ROYAL PALM BEACH, Fla. - Opportunity is opening up for 41 year old Tangenica Henry. In a matter of days the single mother of four will have a title she's never held - Homeowner.
"My goal was to be a homeowner by the time I was 40, just turned 41 Thursday, so I'm close to it," says Henry.
Growing up in foster care, she left home at age 16, and had to fend for herself. She landed a job at the YWCA, where she's been for 19 years. All the while she's relied on Section 8 housing to get on her feet, but she's always wanted more.
"It's your own home, so you feel the ownership privilege you don't feel from renting," says Henry.
A number of government programs have helped keep her afloat. The final step was landing a foreclosed home in Royal Palm Beach.

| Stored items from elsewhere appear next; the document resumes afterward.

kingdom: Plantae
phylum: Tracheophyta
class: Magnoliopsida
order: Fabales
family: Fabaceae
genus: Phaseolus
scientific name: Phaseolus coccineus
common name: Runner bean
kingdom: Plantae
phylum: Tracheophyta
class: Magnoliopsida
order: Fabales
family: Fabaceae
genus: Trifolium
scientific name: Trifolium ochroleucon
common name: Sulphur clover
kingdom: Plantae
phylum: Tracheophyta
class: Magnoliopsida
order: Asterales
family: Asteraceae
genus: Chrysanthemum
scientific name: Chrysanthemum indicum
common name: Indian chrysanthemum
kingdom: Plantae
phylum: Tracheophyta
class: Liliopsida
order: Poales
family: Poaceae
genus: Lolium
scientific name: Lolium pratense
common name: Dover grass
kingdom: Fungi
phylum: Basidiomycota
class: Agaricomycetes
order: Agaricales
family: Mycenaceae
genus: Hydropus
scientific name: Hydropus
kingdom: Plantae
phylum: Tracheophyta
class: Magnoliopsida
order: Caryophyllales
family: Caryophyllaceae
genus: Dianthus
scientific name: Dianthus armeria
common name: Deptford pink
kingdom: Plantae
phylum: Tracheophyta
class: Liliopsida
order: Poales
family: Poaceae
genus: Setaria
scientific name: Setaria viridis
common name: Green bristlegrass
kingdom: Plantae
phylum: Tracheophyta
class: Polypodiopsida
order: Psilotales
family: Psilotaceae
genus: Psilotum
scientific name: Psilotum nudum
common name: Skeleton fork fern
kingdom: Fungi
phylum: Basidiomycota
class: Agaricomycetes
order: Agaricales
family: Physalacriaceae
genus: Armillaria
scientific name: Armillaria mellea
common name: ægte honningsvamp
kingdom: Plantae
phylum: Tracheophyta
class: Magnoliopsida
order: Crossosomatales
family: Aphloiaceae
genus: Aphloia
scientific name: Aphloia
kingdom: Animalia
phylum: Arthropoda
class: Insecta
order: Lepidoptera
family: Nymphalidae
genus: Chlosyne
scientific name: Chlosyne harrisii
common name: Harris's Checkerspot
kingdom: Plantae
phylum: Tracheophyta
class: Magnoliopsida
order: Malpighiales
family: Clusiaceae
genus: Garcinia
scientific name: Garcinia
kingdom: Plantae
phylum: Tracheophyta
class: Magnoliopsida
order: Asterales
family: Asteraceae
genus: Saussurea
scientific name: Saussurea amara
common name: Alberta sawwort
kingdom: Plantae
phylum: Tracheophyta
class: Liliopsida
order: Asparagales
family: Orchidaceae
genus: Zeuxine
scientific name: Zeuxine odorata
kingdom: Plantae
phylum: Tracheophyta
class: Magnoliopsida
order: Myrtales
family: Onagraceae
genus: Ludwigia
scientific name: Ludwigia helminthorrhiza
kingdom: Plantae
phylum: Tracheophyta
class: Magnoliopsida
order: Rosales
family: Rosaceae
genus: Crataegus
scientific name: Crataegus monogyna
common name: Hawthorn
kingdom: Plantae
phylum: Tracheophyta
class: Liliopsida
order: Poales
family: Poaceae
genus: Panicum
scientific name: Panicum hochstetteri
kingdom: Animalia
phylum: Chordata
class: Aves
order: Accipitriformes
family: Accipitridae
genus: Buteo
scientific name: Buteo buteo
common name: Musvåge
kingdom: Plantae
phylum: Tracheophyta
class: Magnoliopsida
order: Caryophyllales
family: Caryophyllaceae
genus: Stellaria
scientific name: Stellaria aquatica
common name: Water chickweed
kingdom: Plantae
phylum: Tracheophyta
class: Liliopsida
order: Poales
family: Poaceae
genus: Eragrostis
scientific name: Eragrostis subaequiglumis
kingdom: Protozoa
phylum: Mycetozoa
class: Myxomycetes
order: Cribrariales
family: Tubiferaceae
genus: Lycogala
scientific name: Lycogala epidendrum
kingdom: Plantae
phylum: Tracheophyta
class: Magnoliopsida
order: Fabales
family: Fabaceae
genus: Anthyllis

The Community Land Trust of Palm Beach County bought it, fixed it up, and is now selling it to Henry.
"Without these programs I wouldn't be able to own a home, I'd probably have to wait another 10 years to clear up my credit," says Henry.
Federal stimulus money helps the organization buy, fix up and re-sell foreclosed homes in the county to low-income homebuyers.
"This is the greatest part of the job, you close and these people's dreams are coming true," says Cindee Lacourse-Blum, of Community LandTrust of Palm Beach County.
As Henry gets ready to close on her new home, she's looking back at how far she's come, and where she's going.
"I think it's a rags to riches story, if someone like me gets a house, I'll be doing cartwheels all around here."